- **課題 1**:
記録のうち、「common name: Sevenspotted lady beetle」を含む行から記録の最後の行までを、一字も変えずに書き写してください。両端の行も含めます。

カラビナの選択方法
ロッククライミングやフリークライミング、アルパインクライミング、雪山登山、アイスクライミング等、岩登りや雪稜、登攀ルートを登る時に様々な場面で様々な使い方をします。カラビナは、アウトドアショップにいくつも並んでおり、フリーカラビナ、安全環付カラビナ、特殊な形のカラビナ、大きさ、重さも様々です。
このページでは、カラビナの使用方法、選び方、特徴等を説明し、どういった観点から選ぶかを説明します。
カラビナの各部位名称
カラビナの大きさと重量
自分に合うカラビナかどうかを決定する要素は、カラビナの大きさと重量です。大きさは手にフィットするかを確認し、重さは軽いほうが良いですが、ルートや使い勝手に関係してきます。小さく軽すぎると、落としやすくなる場合もあり、デメリットもあります。選択のポイント(1) カラビナの大きさ
まず、はじめに手に持って大きさを確認しましょう。グローブを何もはめずに素手でカラビナをもって片手であけられる大きさかどうか、手になじむかどうかを確認します。大きすぎると片手で操作できずに、現場で困ることがあります。フリークライミングやアルパインクライミングでは、片手で開閉の操作をするシーンが多く、カラビナの選択・選定がルート攻略に大きな影響を及ぼすといっても過言ではありません。そういった自分が使うシーンを考えて選びます。たとえば、雪山登山で大きなグローブをはめると両手でも開けづらい大きさがあります。グローブを付けるときはちょっと大きめのカラビナを選択することをおすすめします。また、グローブの種類として、(1)夏山のクサリ場や岩場で使うような皮グローブ(ビレイグローブ)や、(2)雪山登山で使う分厚いオーバーグローブではカラビナの大きさや操作性を考える必要があります。(1)の場合は、まず比較的薄い操作性の良い皮グローブを選択することが重要です。ちょっとでも大きいサイズを選んだり、クライミング用でない厚手のグローブを選択すると、カラビナだけではなく鎖や岩もつかみにくく逆に危ない状況になります。皮グローブをはめて実際のカラビナを開け閉めして確認してください。(2)の場合も実際グローブを着用してカラビナを試すという点では同様ですが、実際の雪山の状態をアウトドアショップで再現することは難しいので、できるだけ操作性が良い(スクリューゲートの安全環付カラビナや比較的大きいカラビナ)ものを選択しましょう。また、練習してカラビナを片手で開けられるようになることが望ましいですが、雪山登山のためのアンザイレンや一般縦走路における登山中の安全確保のために、念のため使用する場合は、両手であけても構いません。逆にオーバーグローブを付けて片手で操作するとカラビナを落とす可能性もあるので十分注意してください。
選択のポイント(2) カラビナの重量(重さ)

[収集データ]
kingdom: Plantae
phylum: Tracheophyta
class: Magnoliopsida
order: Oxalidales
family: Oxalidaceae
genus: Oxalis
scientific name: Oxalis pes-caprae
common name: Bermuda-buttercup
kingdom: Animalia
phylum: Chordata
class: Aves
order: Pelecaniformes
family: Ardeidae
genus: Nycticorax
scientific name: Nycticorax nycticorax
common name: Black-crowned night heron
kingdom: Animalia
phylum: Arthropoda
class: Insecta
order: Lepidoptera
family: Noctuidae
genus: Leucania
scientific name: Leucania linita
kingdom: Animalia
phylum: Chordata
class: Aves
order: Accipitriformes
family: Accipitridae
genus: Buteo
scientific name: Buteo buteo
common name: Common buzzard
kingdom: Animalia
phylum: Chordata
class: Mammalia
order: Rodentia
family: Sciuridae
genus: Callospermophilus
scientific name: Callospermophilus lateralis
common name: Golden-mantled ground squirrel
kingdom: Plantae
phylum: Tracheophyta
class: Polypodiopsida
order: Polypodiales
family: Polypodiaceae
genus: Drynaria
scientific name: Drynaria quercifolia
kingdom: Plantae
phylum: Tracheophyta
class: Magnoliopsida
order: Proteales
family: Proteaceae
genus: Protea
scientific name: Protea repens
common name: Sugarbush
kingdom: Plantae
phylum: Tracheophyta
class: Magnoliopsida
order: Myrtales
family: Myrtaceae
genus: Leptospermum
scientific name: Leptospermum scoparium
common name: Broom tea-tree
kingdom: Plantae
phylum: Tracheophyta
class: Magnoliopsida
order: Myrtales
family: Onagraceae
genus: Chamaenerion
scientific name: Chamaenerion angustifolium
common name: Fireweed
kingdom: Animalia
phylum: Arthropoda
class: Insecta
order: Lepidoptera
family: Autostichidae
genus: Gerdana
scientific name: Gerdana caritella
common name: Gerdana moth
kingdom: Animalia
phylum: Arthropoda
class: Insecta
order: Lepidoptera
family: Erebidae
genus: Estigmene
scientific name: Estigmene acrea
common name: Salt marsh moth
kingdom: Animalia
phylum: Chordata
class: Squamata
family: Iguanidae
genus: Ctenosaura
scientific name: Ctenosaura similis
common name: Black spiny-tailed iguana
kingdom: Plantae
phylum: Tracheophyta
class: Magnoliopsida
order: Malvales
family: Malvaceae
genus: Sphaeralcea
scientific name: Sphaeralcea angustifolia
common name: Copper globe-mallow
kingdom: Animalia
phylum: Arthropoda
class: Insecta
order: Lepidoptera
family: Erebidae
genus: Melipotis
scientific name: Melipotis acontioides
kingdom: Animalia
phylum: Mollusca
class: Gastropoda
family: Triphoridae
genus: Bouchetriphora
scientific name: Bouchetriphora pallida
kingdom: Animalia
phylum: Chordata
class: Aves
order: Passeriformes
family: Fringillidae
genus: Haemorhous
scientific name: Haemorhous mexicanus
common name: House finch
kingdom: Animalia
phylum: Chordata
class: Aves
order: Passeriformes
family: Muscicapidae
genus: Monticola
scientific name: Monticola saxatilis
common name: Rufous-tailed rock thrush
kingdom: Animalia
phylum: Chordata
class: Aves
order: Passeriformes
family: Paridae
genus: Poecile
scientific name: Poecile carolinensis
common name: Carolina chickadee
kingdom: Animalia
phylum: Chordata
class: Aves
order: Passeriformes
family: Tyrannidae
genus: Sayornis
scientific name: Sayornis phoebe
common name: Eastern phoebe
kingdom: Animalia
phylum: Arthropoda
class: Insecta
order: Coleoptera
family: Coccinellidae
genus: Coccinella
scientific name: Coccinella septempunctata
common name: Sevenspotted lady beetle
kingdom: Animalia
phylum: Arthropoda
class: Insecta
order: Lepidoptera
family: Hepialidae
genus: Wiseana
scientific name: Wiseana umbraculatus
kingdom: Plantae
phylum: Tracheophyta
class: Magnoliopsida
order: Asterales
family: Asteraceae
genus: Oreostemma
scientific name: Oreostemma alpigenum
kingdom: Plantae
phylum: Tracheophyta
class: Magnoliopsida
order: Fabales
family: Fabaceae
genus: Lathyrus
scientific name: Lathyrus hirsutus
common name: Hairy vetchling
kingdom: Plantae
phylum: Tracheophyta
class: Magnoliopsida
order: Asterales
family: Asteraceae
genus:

- **課題 2**:
カラビナの選び方についての本文に照らして、次の(a)〜(c)が本文と合っているかを「はい」か「いいえ」で答え、判断の決め手となる本文の語句をそのまま引用してください。(a) グローブを付けるときは小さめのカラビナを選ぶのがすすめられている。(b) 小さく軽すぎるカラビナは落としやすくなる場合がある。(c) 雪山登山のアンザイレンなどで念のため使う場合は、カラビナを両手で開けてもよい。

- **解答 1**:
common name: Sevenspotted lady beetle
kingdom: Animalia
phylum: Arthropoda
class: Insecta
order: Lepidoptera
family: Hepialidae
genus: Wiseana
scientific name: Wiseana umbraculatus
kingdom: Plantae
phylum: Tracheophyta
class: Magnoliopsida
order: Asterales
family: Asteraceae
genus: Oreostemma
scientific name: Oreostemma alpigenum
kingdom: Plantae
phylum: Tracheophyta
class: Magnoliopsida
order: Fabales
family: Fabaceae
genus: Lathyrus
scientific name: Lathyrus hirsutus
common name: Hairy vetchling
kingdom: Plantae
phylum: Tracheophyta
class: Magnoliopsida
order: Asterales
family: Asteraceae
genus:

- **解答 2**:
(a) いいえ。「グローブを付けるときはちょっと大きめのカラビナを選択することをおすすめします。」
(b) はい。「小さく軽すぎると、落としやすくなる場合もあり、デメリットもあります。」
(c) はい。「念のため使用する場合は、両手であけても構いません。」